It's been noted that the Buddha found enlightenment under a fig tree, and not more than three chapters into the Bible, Adam and Eve got creative with some fig branches to make Eden's first fashion statement. Cleopatra, too, named them her favorite fruit. So perhaps I'd be putting it lightly to say that figs are kind of a big deal.
That said I feel a tad irreverent also calling them the single sexiest fruit to behold. But they're so feminine -- dark and mysterious on the outside with just a thin layer of skin holding together those orbs of ruby flesh. Delicate, yes, yet powerful with a taste that's exotic, sweet and full of life.
I loaded up on some fresh figs the other day and then realized I'd have to find ways to use them all -- quickly -- because they don't stick around long.
I made some open-faced roasted fig sandwiches with arugula, walnuts and Parmesan, and I loved how the cayenne keeps these sandwiches spicy along with the sweet of the figs and caramelized onion.

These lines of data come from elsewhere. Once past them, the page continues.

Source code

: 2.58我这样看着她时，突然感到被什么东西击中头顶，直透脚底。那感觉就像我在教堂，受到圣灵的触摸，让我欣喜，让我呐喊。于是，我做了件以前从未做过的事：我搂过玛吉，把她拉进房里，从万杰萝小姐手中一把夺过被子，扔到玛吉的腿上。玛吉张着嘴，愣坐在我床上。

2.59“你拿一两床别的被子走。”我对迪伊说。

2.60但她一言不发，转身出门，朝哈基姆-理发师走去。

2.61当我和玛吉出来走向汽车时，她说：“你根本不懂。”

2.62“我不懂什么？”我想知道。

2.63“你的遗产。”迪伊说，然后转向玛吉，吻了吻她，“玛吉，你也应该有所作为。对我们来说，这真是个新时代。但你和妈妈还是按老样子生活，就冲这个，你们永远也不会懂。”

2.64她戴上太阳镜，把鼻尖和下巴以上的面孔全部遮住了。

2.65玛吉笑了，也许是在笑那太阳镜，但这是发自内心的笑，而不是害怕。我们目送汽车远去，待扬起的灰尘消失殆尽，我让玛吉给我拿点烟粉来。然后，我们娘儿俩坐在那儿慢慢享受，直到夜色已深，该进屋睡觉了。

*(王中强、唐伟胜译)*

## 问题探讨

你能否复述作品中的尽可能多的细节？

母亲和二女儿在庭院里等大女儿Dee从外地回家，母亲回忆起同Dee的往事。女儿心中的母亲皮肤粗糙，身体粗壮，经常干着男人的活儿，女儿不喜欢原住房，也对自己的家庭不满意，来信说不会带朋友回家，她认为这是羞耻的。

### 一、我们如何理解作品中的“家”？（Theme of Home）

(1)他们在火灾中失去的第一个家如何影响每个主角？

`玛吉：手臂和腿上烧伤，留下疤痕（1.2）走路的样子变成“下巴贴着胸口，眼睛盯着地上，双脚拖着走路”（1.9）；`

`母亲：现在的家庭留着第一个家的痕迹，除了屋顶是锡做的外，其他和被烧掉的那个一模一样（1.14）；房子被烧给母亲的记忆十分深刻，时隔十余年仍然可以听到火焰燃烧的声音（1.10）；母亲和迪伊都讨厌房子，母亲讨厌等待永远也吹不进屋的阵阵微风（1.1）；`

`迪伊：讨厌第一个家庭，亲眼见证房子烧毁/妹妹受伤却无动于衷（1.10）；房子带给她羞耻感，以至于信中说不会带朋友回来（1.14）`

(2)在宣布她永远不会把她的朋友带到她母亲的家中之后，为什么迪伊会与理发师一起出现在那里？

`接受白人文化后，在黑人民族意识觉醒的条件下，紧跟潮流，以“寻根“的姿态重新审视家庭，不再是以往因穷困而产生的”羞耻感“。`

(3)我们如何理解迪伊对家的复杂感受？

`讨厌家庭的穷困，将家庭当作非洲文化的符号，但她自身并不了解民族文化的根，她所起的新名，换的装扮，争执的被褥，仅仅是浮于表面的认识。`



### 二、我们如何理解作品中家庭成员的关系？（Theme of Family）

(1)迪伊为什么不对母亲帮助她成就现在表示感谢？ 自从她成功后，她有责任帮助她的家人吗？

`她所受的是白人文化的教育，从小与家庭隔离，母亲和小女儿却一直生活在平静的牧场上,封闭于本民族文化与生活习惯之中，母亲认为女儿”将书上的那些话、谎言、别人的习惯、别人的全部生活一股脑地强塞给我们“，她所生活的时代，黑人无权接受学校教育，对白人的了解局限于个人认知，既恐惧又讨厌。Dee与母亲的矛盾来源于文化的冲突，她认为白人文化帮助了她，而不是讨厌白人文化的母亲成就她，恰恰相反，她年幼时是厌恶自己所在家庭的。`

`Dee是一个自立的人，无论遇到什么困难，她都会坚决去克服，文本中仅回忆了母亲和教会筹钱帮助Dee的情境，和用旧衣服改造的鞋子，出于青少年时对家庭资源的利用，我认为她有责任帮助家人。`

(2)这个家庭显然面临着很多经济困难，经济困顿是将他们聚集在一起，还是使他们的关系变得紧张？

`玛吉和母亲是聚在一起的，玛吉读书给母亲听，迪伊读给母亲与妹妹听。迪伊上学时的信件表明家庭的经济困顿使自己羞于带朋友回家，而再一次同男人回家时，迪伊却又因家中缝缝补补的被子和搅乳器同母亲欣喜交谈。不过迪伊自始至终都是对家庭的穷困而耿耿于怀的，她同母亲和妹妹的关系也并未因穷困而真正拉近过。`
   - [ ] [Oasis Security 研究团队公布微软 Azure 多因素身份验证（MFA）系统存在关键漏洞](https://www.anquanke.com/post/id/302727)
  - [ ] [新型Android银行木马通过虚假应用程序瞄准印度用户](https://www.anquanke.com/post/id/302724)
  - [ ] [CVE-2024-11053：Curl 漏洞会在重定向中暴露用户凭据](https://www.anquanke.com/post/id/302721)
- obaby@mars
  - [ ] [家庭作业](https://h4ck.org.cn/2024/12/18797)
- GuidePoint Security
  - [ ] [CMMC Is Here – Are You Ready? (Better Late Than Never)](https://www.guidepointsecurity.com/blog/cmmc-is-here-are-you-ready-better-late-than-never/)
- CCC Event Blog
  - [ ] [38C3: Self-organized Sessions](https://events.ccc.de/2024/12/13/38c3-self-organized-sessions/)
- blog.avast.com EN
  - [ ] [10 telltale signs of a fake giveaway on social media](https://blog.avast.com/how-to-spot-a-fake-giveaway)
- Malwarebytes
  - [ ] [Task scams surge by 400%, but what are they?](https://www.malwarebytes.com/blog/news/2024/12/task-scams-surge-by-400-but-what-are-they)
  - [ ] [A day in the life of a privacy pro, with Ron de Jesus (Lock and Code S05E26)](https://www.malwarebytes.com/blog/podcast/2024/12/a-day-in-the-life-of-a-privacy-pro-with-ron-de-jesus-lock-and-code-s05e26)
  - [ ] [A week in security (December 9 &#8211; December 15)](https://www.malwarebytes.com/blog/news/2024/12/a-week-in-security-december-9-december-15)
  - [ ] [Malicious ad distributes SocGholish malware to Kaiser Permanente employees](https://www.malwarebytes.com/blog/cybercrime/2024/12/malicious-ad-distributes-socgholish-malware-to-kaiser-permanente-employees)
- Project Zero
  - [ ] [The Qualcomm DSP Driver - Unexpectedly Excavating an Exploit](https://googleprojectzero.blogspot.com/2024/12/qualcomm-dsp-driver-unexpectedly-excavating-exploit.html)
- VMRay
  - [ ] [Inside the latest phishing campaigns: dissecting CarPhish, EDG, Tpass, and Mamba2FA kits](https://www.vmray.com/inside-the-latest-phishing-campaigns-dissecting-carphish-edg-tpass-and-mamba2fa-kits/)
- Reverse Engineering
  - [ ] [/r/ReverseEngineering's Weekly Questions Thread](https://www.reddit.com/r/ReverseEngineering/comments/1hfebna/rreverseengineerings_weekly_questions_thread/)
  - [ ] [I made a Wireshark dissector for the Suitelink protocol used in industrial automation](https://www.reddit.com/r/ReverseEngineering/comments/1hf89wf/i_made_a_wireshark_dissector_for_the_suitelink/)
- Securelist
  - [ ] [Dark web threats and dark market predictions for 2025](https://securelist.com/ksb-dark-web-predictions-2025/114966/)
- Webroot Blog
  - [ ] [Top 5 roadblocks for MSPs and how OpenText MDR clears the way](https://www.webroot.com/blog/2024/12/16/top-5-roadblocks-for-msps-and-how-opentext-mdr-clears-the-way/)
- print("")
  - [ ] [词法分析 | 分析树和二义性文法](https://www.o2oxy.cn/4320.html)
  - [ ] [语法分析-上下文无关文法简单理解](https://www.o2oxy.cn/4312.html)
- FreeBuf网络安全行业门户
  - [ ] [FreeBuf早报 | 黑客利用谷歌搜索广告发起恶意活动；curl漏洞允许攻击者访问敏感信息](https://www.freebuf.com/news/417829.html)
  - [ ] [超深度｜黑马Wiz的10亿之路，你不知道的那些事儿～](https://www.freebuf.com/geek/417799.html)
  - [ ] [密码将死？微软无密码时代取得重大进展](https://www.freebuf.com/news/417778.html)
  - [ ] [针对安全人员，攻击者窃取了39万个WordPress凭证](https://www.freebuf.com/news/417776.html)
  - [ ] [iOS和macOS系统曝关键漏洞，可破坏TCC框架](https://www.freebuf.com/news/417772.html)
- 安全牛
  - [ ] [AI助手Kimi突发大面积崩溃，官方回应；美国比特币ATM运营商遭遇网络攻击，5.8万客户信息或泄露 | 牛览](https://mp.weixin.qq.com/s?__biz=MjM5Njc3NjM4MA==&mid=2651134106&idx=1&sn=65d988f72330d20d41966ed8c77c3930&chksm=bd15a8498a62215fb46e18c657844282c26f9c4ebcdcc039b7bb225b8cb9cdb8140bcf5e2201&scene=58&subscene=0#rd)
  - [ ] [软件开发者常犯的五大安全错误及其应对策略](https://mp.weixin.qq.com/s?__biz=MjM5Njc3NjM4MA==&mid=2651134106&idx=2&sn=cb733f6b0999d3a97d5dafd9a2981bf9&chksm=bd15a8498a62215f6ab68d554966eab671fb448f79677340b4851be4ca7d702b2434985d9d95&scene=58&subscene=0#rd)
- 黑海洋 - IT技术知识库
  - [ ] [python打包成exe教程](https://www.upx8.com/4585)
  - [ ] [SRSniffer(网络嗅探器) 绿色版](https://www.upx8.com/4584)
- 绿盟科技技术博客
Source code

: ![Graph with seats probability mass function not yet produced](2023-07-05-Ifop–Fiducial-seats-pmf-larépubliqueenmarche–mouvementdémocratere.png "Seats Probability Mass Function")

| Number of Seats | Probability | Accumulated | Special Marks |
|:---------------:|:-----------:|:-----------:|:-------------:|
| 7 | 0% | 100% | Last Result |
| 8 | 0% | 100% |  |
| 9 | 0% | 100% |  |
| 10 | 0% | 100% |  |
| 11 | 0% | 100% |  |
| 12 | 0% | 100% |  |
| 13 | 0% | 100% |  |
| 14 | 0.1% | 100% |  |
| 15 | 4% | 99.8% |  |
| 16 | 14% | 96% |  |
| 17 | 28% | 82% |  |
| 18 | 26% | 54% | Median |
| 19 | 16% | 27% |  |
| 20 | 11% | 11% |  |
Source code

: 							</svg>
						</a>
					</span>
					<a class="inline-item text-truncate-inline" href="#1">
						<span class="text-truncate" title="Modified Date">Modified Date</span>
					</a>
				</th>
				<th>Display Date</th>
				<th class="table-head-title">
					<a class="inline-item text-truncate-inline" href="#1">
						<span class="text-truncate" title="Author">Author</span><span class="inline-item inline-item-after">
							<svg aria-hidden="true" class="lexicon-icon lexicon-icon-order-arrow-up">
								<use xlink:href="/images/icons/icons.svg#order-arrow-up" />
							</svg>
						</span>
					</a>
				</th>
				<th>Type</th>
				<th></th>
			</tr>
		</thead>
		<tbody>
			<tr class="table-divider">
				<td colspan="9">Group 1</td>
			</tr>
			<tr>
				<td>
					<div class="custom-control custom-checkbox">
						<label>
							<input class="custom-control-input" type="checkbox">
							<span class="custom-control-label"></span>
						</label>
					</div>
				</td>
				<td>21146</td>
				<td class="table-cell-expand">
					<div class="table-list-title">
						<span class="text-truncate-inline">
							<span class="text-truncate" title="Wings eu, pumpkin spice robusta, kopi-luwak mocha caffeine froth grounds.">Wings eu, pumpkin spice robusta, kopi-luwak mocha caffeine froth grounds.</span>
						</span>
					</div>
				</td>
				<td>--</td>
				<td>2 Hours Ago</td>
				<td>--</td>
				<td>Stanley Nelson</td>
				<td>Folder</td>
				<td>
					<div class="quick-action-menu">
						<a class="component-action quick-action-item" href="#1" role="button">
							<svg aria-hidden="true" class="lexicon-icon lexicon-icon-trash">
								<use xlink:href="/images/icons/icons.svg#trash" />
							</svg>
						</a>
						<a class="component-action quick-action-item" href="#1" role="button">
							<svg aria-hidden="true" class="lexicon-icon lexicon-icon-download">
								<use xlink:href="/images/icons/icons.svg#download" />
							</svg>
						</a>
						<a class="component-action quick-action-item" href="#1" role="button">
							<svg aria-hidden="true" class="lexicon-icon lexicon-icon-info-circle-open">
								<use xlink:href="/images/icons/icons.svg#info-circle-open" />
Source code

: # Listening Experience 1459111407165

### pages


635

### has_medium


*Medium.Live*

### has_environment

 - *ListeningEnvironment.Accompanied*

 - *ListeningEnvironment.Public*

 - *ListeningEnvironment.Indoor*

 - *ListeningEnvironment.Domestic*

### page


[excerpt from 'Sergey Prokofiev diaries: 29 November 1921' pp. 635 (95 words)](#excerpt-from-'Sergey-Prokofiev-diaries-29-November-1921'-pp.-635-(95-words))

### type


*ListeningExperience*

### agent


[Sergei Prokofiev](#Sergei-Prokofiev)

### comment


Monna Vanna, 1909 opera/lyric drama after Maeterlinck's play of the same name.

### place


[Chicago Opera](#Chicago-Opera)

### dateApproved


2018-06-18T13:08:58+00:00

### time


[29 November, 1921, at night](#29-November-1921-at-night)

But the recipe I most liked during my fig extravaganza was the version of fig jam below. It's nothing more than fruit, honey, toasted sesame seeds and black pepper. No high fructose corn syrup. No pectin. And with the sesame seeds giving it a nutty flavor, it tastes sort of like a much classier version of peanut butter and jelly...if you made the sandwich in, say, Marrakech. And more than on bread, it goes well with eggs on toast at breakfast or with cheese as an hors d'oeuvre. After this jam, you'll never want a Fig Newton again.
1 1/2 pounds ripe fresh figs, stemmed and cut into 1/4-inch dice
1/4 cup freshly squeezed lemon juice
1/3 cup honey
1/4 teaspoon freshly grated black pepper, plus more as needed
1/4 cup toasted unhulled sesame seeds
Toss the chopped figs and lemon juice together in a large bowl. Stir in the honey and black pepper and set aside for 10 minutes. The figs will start to break down and get soupy. Pour the fig mixture in to a large, heavy pot over medium heat and bring to a slow, gurgling boil. Cook, stirring constantly, until the figs start to reduce and thicken, about 10 to 15 minutes. Stir in the sesame seeds and remove from the heat. Let the spread sit for 5 minutes, taste, and add more pepper to taste if needed.
This spread may be canned as you would other jams, but it keeps well for up to a week in the refrigerator.
- From Super Natural Cooking by Heidi Swanson.